Turn a json list to a data frame

258 views Asked by At

I have a json list that its saved as text, and i'm trying to convert it into a data frame.List looks like that:

`{"posts": {
        "data": [
          {
            "comments": {
              "data": [
                {
                  "created_time": "2020-01-25T16:48:03+0000",
                  "message": "I love all kind of art and paintings. However 19 thousand dollars for a painting is entirely too much!!. ",
                  "id": "1579832716452874_1373756966159579"
                },
                {
                  "created_time": "2020-01-25T15:21:29+0000",
                  "message": "The wind blows a piece of paper and lands next to your house. You unravel it, \"Hey hope you are having a nice day!\"...",
                  "id": "1579832716452874_1373704542831488"
                }
              ]
            }
          }
        ]
      }
    }`

and so on. I would like for my data frame to be split in the following columns:

`created_time|message|id`

along with their respective data. I have tried the following command but with no success as i'm getting the same exact output:

` df <- data.frame(matrix(unlist(data), ncol=length(data), byrow = FALSE))`

Also because the data are saved as text, the json packages (rjson,jsonlite) won't work. Any suggestions will be greatly appreciated.

1

There are 1 answers

0
Brian On BEST ANSWER

The issue you seemed to be having was with the quotation marks. If you have your JSON object saved as a text file, {jsonlite} will automatically escape those characters when reading the file. The defaults for fromJSON flatten lists into dataframes when possible, which is what you wanted.
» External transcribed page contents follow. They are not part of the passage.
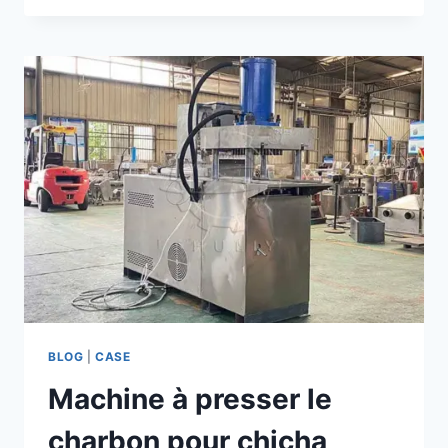
PRODUCTION
DE
CHARBON
DE
BOIS
POUR
BARBECUE
SHULIY
ENVOYÉE
AU
MEXIQUE
BLOG
|
CASE
Machine à presser le
charbon pour chicha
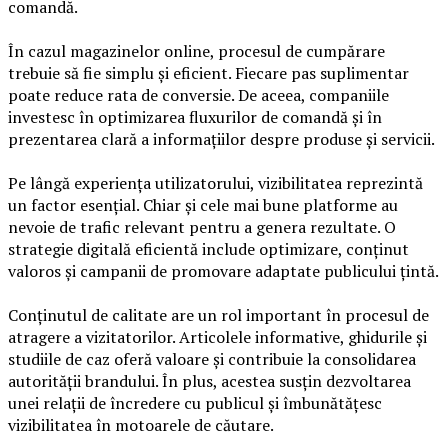
comandă.
În cazul magazinelor online, procesul de cumpărare
trebuie să fie simplu și eficient. Fiecare pas suplimentar
poate reduce rata de conversie. De aceea, companiile
investesc în optimizarea fluxurilor de comandă și în
prezentarea clară a informațiilor despre produse și servicii.
Pe lângă experiența utilizatorului, vizibilitatea reprezintă
un factor esențial. Chiar și cele mai bune platforme au
nevoie de trafic relevant pentru a genera rezultate. O
strategie digitală eficientă include optimizare, conținut
valoros și campanii de promovare adaptate publicului țintă.
Conținutul de calitate are un rol important în procesul de
atragere a vizitatorilor. Articolele informative, ghidurile și
studiile de caz oferă valoare și contribuie la consolidarea
autorității brandului. În plus, acestea susțin dezvoltarea
unei relații de încredere cu publicul și îmbunătățesc
vizibilitatea în motoarele de căutare.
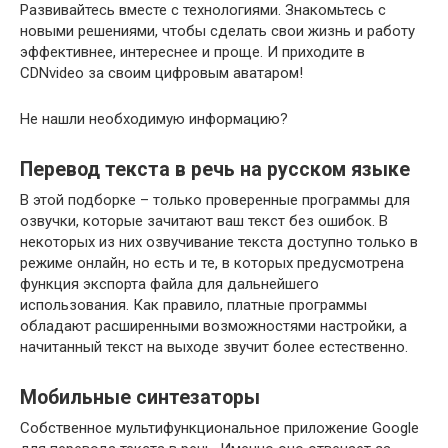
Развивайтесь вместе с технологиями. Знакомьтесь с
новыми решениями, чтобы сделать свои жизнь и работу
эффективнее, интереснее и проще. И приходите в
CDNvideo за своим цифровым аватаром!
Не нашли необходимую информацию?
Перевод текста в речь на русском языке
В этой подборке – только проверенные программы для
озвучки, которые зачитают ваш текст без ошибок. В
некоторых из них озвучивание текста доступно только в
режиме онлайн, но есть и те, в которых предусмотрена
функция экспорта файла для дальнейшего
использования. Как правило, платные программы
обладают расширенными возможностями настройки, а
начитанный текст на выходе звучит более естественно.
Мобильные синтезаторы
Собственное мультифункциональное приложение Google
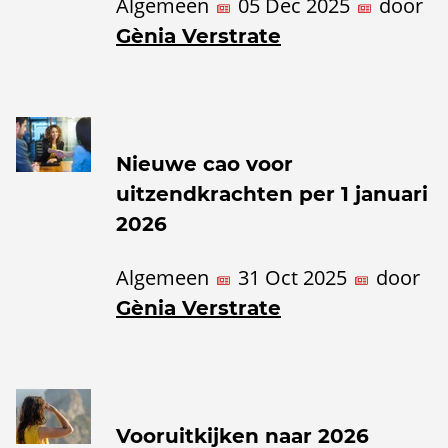
Algemeen
05 Dec 2025
door
Gènia Verstrate
Nieuwe cao voor
uitzendkrachten per 1 januari
2026
Algemeen
31 Oct 2025
door
Gènia Verstrate
Vooruitkijken naar 2026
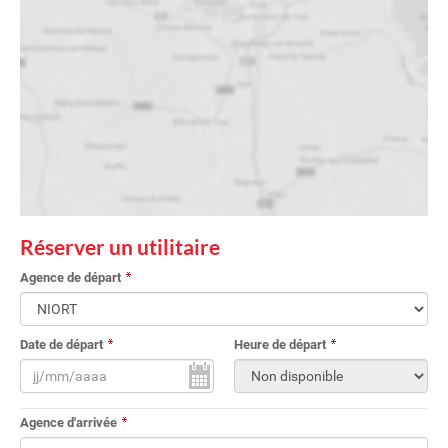
Réserver un utilitaire
Agence de départ
Date de départ
Heure de départ
Agence d'arrivée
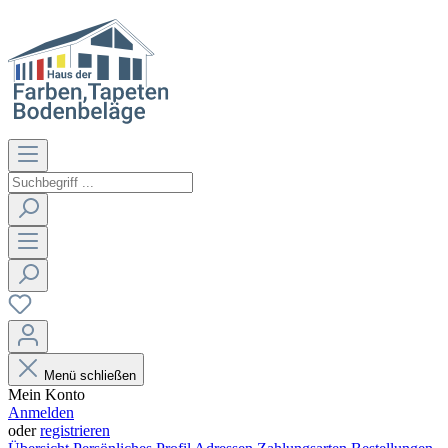
Menü schließen
Mein Konto
Anmelden
oder
registrieren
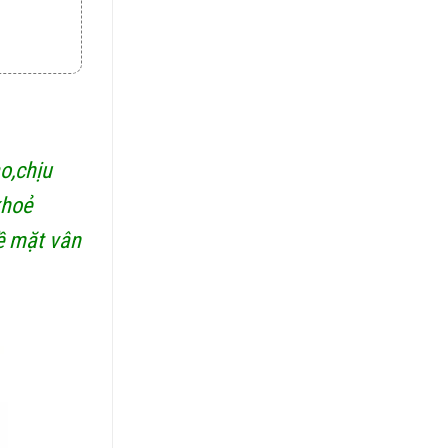
o,chịu
khoẻ
ề mặt vân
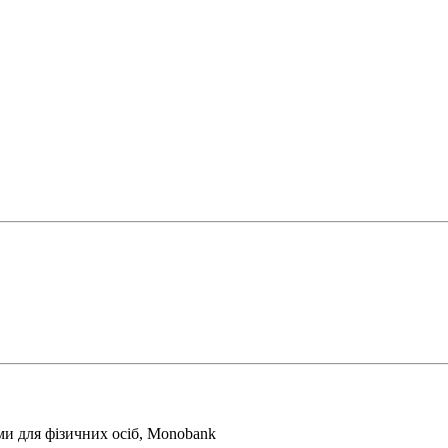
ми для фізичних осіб, Monobank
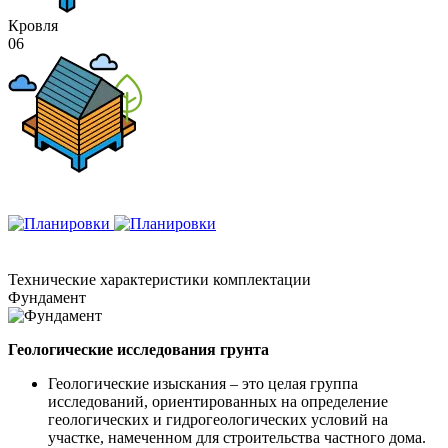
Кровля
06
Технические
характеристики комплектации
Фундамент
Геологические исследования грунта
Геологические изыскания – это целая группа
исследований, ориентированных на определение
геологических и гидрогеологических условий на
участке, намеченном для строительства частного дома.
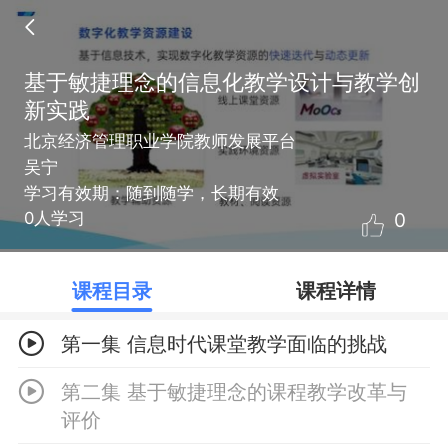
基于敏捷理念的信息化教学设计与教学创
新实践
北京经济管理职业学院教师发展平台
吴宁
学习有效期：随到随学，长期有效
0
0人学习
课程目录
课程详情
第一集 信息时代课堂教学面临的挑战
第二集 基于敏捷理念的课程教学改革与
评价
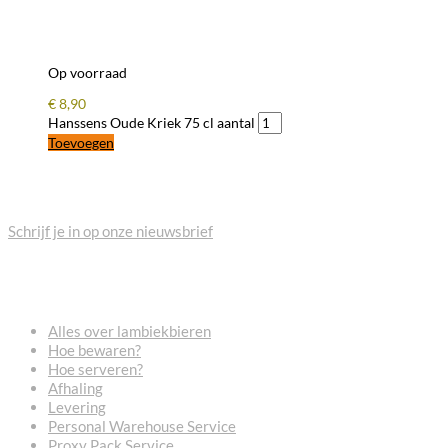
Op voorraad
€
8,90
Hanssens Oude Kriek 75 cl aantal
Toevoegen
BLIJF OP DE HOOGTE
Schrijf je in op onze nieuwsbrief
VEELGESTELDE VRAGEN
Alles over lambiekbieren
Hoe bewaren?
Hoe serveren?
Afhaling
Levering
Personal Warehouse Service
Proxy Pack Service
x <- jsonlite::fromJSON("complex_json.json")

x_df <- x$posts$data[1]$comments$data[[1]]

tibble::as_tibble(x_df)  # tibble is for pretty-printing purposes only
# A tibble: 2 x 3
  created_time        message                                                          id                   
  <chr>               <chr>                                                            <chr>                
1 2020-01-25T16:48:0~ "I love all kind of art and paintings. However 19 thousand doll~ 1579832716452874_137~
2 2020-01-25T15:21:2~ "The wind blows a piece of paper and lands next to your house. ~ 1579832716452874_137~

The only tricky bit is figuring out the x$posts$data[1]$comments$data[[1]]. I always do that interactively at the console, occasionally checking str() of the resulting object to see where there are hidden levels of nesting that aren't printing clearly.